If the conduits wished to sell their CDO assets in the current market, those assets would be worth considerably less than they were worth on the day they were acquired.

The decline in value is magnified for leveraged positions. It is difficult to estimate the extent of the decline, but the CICA has recently stated that holders of this class of ABCP in general should be thinking about discounts in the 15 to 20 per cent range when reporting the value of these assets on their balance sheets. It is hard to tell whether this guidance is conservative or not, because there is no market.

That brings me to the final point of this article. The committee established under the Montreal Accord to manage this process has stated that it does not wish this commercial paper to trade until the conversion to FRNs has been accomplished. There is no legal restriction on the trading of these instruments. However, the committee has made it difficult to obtain information regarding the underlying assets of the conduits in what appears to be an effort to make it difficult or impossible for holders to trade.

This approach is distressing. Last time I checked, this was a free market economy, not one being run for the benefit and convenience of institutional investors.

However, there is free market light on the horizon.
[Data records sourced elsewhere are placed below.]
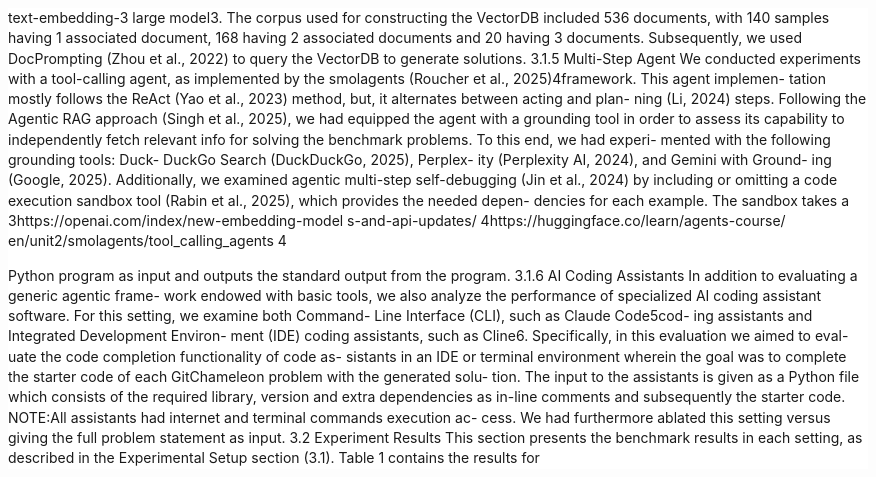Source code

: text-embedding-3 large model3. The corpus
used for constructing the VectorDB included 536
documents, with 140 samples having 1 associated
document, 168 having 2 associated documents and
20 having 3 documents.
Subsequently, we used DocPrompting (Zhou
et al., 2022) to query the VectorDB to generate
solutions.
3.1.5 Multi-Step Agent
We conducted experiments with a tool-calling
agent, as implemented by the smolagents (Roucher
et al., 2025)4framework. This agent implemen-
tation mostly follows the ReAct (Yao et al., 2023)
method, but, it alternates between acting and plan-
ning (Li, 2024) steps.
Following the Agentic RAG approach (Singh
et al., 2025), we had equipped the agent with a
grounding tool in order to assess its capability to
independently fetch relevant info for solving the
benchmark problems. To this end, we had experi-
mented with the following grounding tools: Duck-
DuckGo Search (DuckDuckGo, 2025), Perplex-
ity (Perplexity AI, 2024), and Gemini with Ground-
ing (Google, 2025).
Additionally, we examined agentic multi-step
self-debugging (Jin et al., 2024) by including or
omitting a code execution sandbox tool (Rabin
et al., 2025), which provides the needed depen-
dencies for each example. The sandbox takes a
3https://openai.com/index/new-embedding-model
s-and-api-updates/
4https://huggingface.co/learn/agents-course/
en/unit2/smolagents/tool_calling_agents
4

Python program as input and outputs the standard
output from the program.
3.1.6 AI Coding Assistants
In addition to evaluating a generic agentic frame-
work endowed with basic tools, we also analyze
the performance of specialized AI coding assistant
software.
For this setting, we examine both Command-
Line Interface (CLI), such as Claude Code5cod-
ing assistants and Integrated Development Environ-
ment (IDE) coding assistants, such as Cline6.
Specifically, in this evaluation we aimed to eval-
uate the code completion functionality of code as-
sistants in an IDE or terminal environment wherein
the goal was to complete the starter code of each
GitChameleon problem with the generated solu-
tion.
The input to the assistants is given as a Python
file which consists of the required library, version
and extra dependencies as in-line comments and
subsequently the starter code. NOTE:All assistants
had internet and terminal commands execution ac-
cess.
We had furthermore ablated this setting versus
giving the full problem statement as input.
3.2 Experiment Results
This section presents the benchmark results in each
setting, as described in the Experimental Setup
section (3.1). Table 1 contains the results for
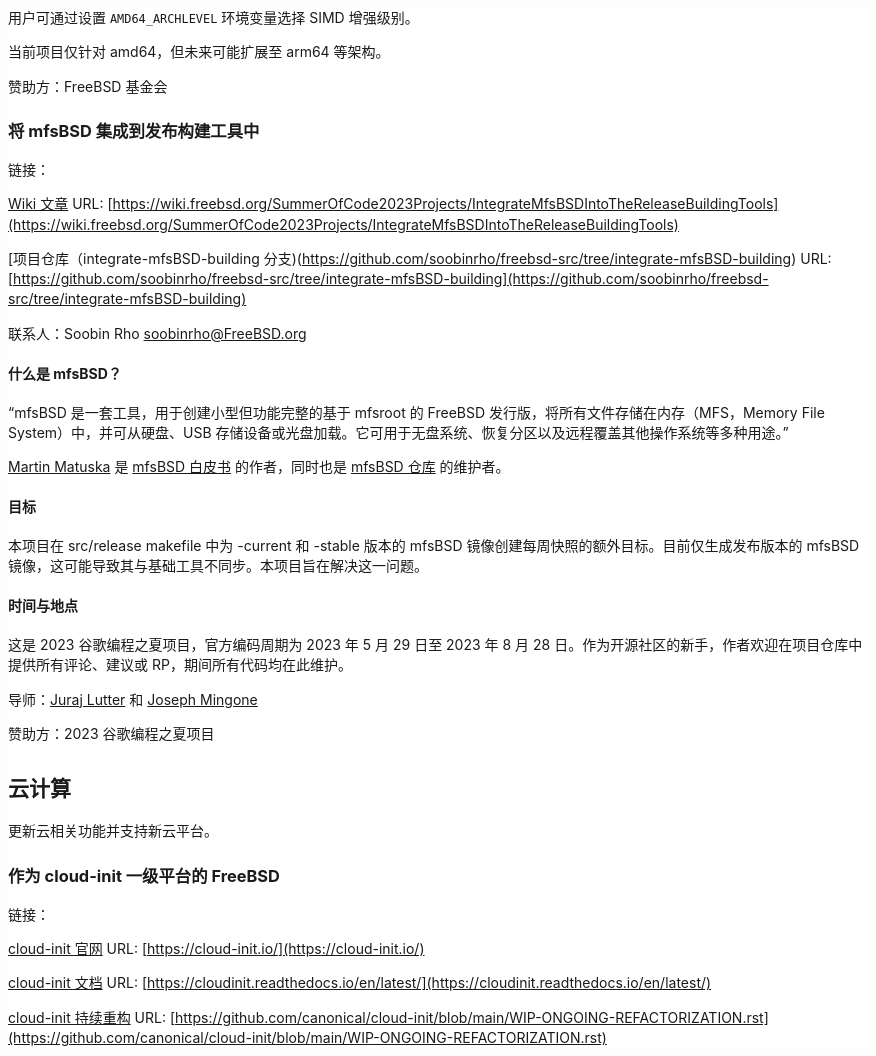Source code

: 用户可通过设置 `AMD64_ARCHLEVEL` 环境变量选择 SIMD 增强级别。

当前项目仅针对 amd64，但未来可能扩展至 arm64 等架构。

赞助方：FreeBSD 基金会

### 将 mfsBSD 集成到发布构建工具中

链接：

[Wiki 文章](https://wiki.freebsd.org/SummerOfCode2023Projects/IntegrateMfsBSDIntoTheReleaseBuildingTools) URL: [https://wiki.freebsd.org/SummerOfCode2023Projects/IntegrateMfsBSDIntoTheReleaseBuildingTools](https://wiki.freebsd.org/SummerOfCode2023Projects/IntegrateMfsBSDIntoTheReleaseBuildingTools)

[项目仓库（integrate-mfsBSD-building 分支)(https://github.com/soobinrho/freebsd-src/tree/integrate-mfsBSD-building) URL: [https://github.com/soobinrho/freebsd-src/tree/integrate-mfsBSD-building](https://github.com/soobinrho/freebsd-src/tree/integrate-mfsBSD-building)

联系人：Soobin Rho [soobinrho@FreeBSD.org](mailto:soobinrho@FreeBSD.org)

#### 什么是 mfsBSD？

“mfsBSD 是一套工具，用于创建小型但功能完整的基于 mfsroot 的 FreeBSD 发行版，将所有文件存储在内存（MFS，Memory File System）中，并可从硬盘、USB 存储设备或光盘加载。它可用于无盘系统、恢复分区以及远程覆盖其他操作系统等多种用途。”

[Martin Matuska](mailto:mm@FreeBSD.org) 是 [mfsBSD 白皮书](https://people.freebsd.org/~mm/mfsbsd/mfsbsd.pdf) 的作者，同时也是 [mfsBSD 仓库](https://github.com/mmatuska/mfsbsd) 的维护者。

#### 目标

本项目在 src/release makefile 中为 -current 和 -stable 版本的 mfsBSD 镜像创建每周快照的额外目标。目前仅生成发布版本的 mfsBSD 镜像，这可能导致其与基础工具不同步。本项目旨在解决这一问题。

#### 时间与地点

这是 2023 谷歌编程之夏项目，官方编码周期为 2023 年 5 月 29 日至 2023 年 8 月 28 日。作为开源社区的新手，作者欢迎在项目仓库中提供所有评论、建议或 RP，期间所有代码均在此维护。

导师：[Juraj Lutter](mailto:otis@FreeBSD.org) 和 [Joseph Mingone](mailto:jrm@FreeBSD.org)

赞助方：2023 谷歌编程之夏项目

## 云计算

更新云相关功能并支持新云平台。

### 作为 cloud-init 一级平台的 FreeBSD

链接：

[cloud-init 官网](https://cloud-init.io/) URL: [https://cloud-init.io/](https://cloud-init.io/)

[cloud-init 文档](https://cloudinit.readthedocs.io/en/latest/) URL: [https://cloudinit.readthedocs.io/en/latest/](https://cloudinit.readthedocs.io/en/latest/)

[cloud-init 持续重构](https://github.com/canonical/cloud-init/blob/main/WIP-ONGOING-REFACTORIZATION.rst) URL: [https://github.com/canonical/cloud-init/blob/main/WIP-ONGOING-REFACTORIZATION.rst](https://github.com/canonical/cloud-init/blob/main/WIP-ONGOING-REFACTORIZATION.rst)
A small Toronto brokerage has indicated that it will list the ABCP issued by the remaining non-bank conduits. This should provide a forum in which willing buyers can at least exchange information with willing sellers. DBRS has also published more detailed analysis of the assets underlying the remaining non-bank conduits.

While not complete disclosure, this information may be sufficient to allow a market to emerge. Sellers will face a disadvantage because they will be unable to provide detailed information on the assets in the conduits whose ABCP they hold. There will doubtless be a price associated with that lack of clarity, but there is a reasonable chance that trading at some level will occur. If that happens, we may start to see market discipline imposed upon this process.

Sam Billard is a partner at Aird & Berlis LLP practising primarily in the debt finance area.